Problem statement: Return each line of the records holding the string "status".

(Data items)

================================

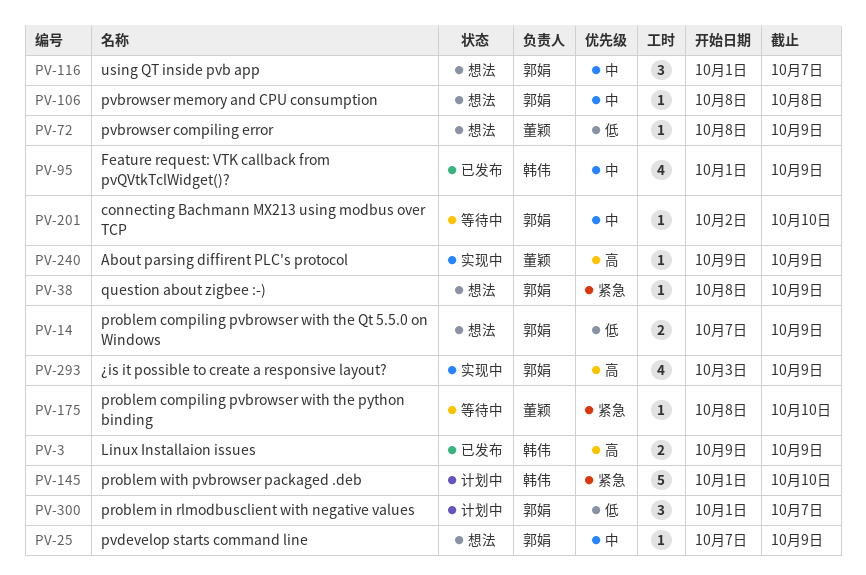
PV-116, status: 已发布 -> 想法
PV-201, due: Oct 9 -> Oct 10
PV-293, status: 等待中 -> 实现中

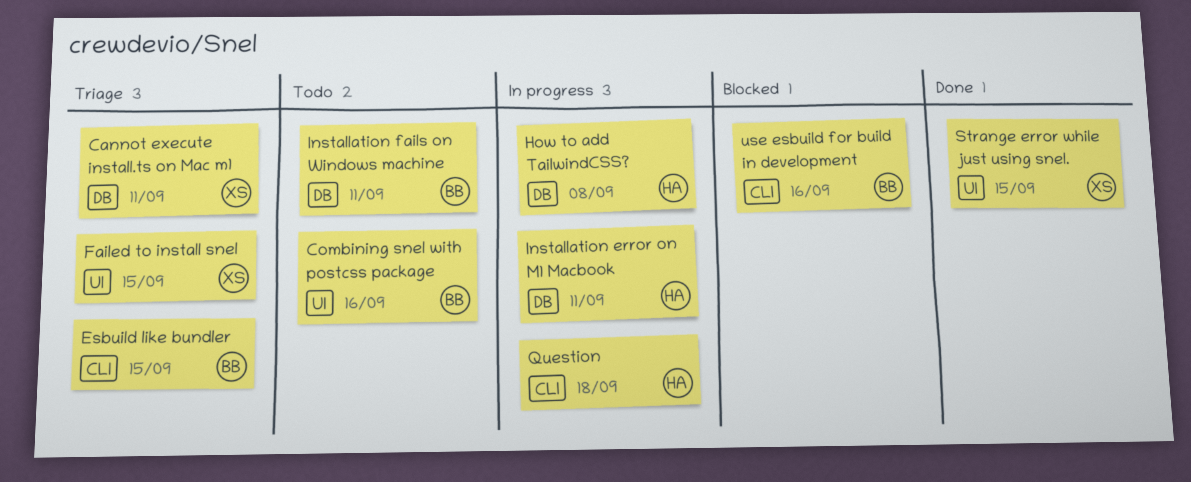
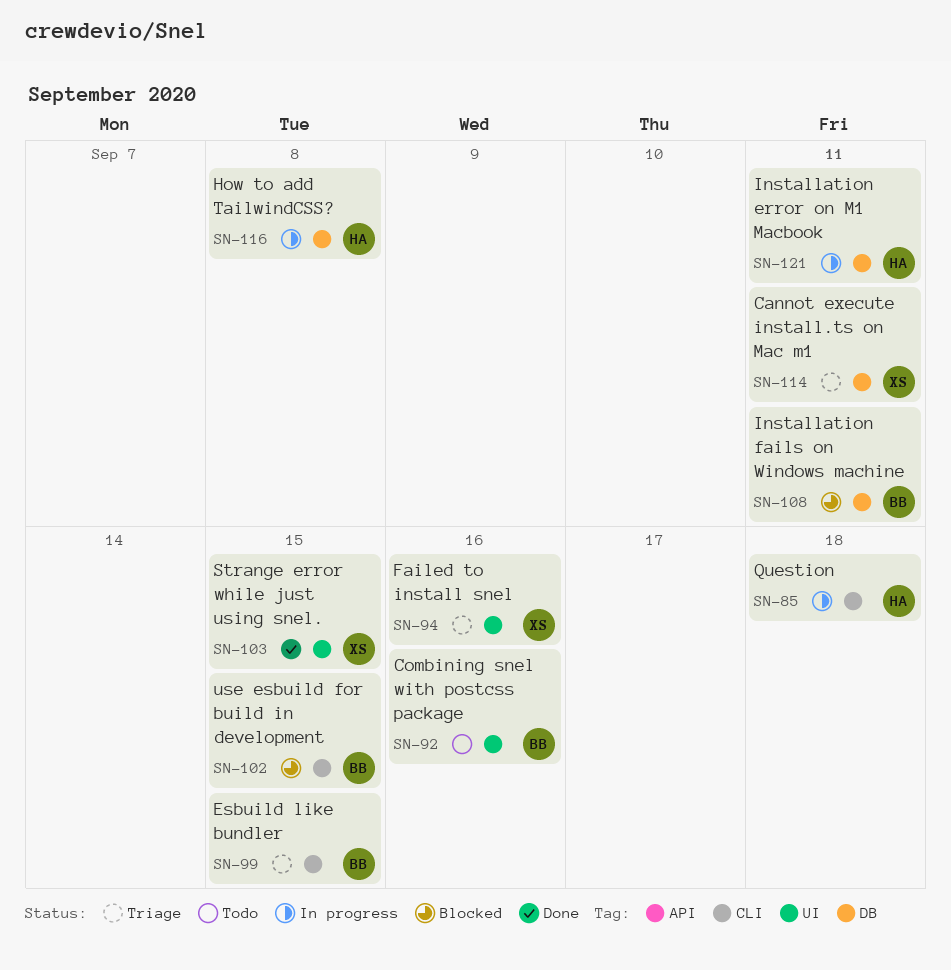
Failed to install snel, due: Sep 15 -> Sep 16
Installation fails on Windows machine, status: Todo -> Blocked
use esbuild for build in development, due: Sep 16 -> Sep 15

================================

Output of the task:
PV-116, status: 已发布 -> 想法
PV-293, status: 等待中 -> 实现中
Installation fails on Windows machine, status: Todo -> Blocked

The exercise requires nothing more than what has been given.